▶ _Task objective_:
In the entries below, find the line containing "STIPULA CONTRATTO GARA SUL MEPA CON RDO". Copy it and all lines after it, exactly, through the end.

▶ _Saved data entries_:
*** Block opens ***

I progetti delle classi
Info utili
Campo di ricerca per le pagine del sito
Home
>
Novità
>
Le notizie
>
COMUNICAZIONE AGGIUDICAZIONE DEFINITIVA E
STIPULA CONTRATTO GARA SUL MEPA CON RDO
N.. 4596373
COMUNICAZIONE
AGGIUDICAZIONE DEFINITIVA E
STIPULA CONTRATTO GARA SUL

*** Block closes ***

▶ _Task answer_:
STIPULA CONTRATTO GARA SUL MEPA CON RDO
N.. 4596373
COMUNICAZIONE
AGGIUDICAZIONE DEFINITIVA E
STIPULA CONTRATTO GARA SUL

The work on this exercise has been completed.